=== Dettagli del compito ===
Riprendi il racconto dei ricordi di lavoro al Servizio Nazioni Unite e continualo a partire dall'ultima frase.

=== Brano di testo ===
Fu quindi con grande meraviglia che quando fui trasferito al Servizio Nazioni Unite, creato quando l’Italia venne ammessa all’ONU, il Capo di quel Servizio mi invitò a dargli del tu anziché del lei perché a suo dire ciò avrebbe reso più facili i rapporti di lavoro. Ne fui ben lieto e lusingato ma.... il Vice Capo (successivamente sostituito da un funzionario più in linea con il nuovo Capo servizio ) continuò a darmi e a pretendere che gli dessi del lei! Il nuovo avanza sempre lentamente.....
Tra i ricordi divertenti di quell’epoca mi piace citarne altri due.
Allora il traffico romano era ben lungi dall’essere caotico come adesso ed era possibile parcheggiare l’auto nella stessa Piazza Colonna grazie all’aiuto di un parcheggiatore abusivo che - per togliersi d’impaccio nell’indirizzarsi al sopravveniente - gli si rivolgeva a seconda dell’età con la qualifica di “Dottore”, “Consigliere” o ai più anziani di “Ministro”. Le mance dovevano essere naturalmente in proporzione!

=== Righe ===
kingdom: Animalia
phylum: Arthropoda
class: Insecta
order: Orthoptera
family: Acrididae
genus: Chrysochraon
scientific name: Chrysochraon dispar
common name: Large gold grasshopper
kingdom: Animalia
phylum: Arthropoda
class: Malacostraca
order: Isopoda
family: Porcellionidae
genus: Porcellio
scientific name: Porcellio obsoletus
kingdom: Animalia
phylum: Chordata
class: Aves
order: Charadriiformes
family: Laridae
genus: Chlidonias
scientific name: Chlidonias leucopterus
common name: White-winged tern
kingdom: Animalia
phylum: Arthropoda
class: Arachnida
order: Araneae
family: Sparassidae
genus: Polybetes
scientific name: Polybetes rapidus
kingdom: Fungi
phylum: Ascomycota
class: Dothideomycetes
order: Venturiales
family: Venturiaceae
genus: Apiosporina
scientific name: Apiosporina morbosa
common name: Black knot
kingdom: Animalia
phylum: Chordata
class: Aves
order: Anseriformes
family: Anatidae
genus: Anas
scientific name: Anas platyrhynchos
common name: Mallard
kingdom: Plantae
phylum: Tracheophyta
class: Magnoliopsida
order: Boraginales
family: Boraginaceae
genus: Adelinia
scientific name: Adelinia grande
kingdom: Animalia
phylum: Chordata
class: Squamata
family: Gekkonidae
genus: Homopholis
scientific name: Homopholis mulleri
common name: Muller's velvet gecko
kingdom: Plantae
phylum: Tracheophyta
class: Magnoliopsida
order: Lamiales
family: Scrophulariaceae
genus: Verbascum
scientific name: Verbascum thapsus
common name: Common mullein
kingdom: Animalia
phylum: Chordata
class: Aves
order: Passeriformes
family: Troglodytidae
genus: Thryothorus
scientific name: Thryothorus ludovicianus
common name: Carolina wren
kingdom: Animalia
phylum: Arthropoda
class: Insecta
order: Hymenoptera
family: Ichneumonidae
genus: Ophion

=== Risposta scritta ===
L’altro episodio riguarda per così dire il settore giornalistico. Vi erano allora dei quotidiani che avevano anche una edizione pomeridiana e naturalmente la vendita di copie di questi giornali da parte degli “strilloni” - così erano detti i venditori di giornale in strada (le edicole non erano così numerose come ora) – era molto difficile. Si trattava sovente di personaggi pittoreschi che si arrangiavano come potevano per vendere le copie loro affidate: vi era persino ogni anno una gara ufficiale organizzata per premiare chi vendesse più copie nel tragitto da Piazza del Popolo a Piazza Venezia. Gli “strilloni” facevano quindi del loro meglio per attrarre con annunci roboanti la folla: si trattava per lo più di cronaca nera annunciata con “l’orribile sciagura con molti (spesso inesistenti) morti e feriti” oppure “er mostro de Nerula” e cose simili. Nel caso in questione, in un momento delicato del panorama internazionale lo strillone che operava nel sottopassaggio di Piazza Colonna (ora occupato da negozi ), un vero genio nel suo genere, si mise ad urlare: “Dichiarazione di guerra!...America, dichiarazione di guerra ...America!” Tutti naturalmente si affrettarono a comprare il giornale...........per fortuna si trattava solo di dichiarazioni rilasciate in America da ...Learco Guerra un ben noto ciclista !
In Piazza Colonna vi era allora una rinomata pasticceria sul lato opposto di Palazzo Chigi: là sostavano a fine mattinata le giovani mogli che venivano a prendere i mariti all’uscita dal Ministero: una abitudine questa quasi totalmente ora scomparsa anche con l’avvento delle moto e motorini che affollano il nuovo edificio della Farnesina. Si creava così anche una certa consuetudine di contatto tra le mogli dei giovani diplomatici, così come avviene oggi per le madri che prendono a scuola i loro piccoli figli.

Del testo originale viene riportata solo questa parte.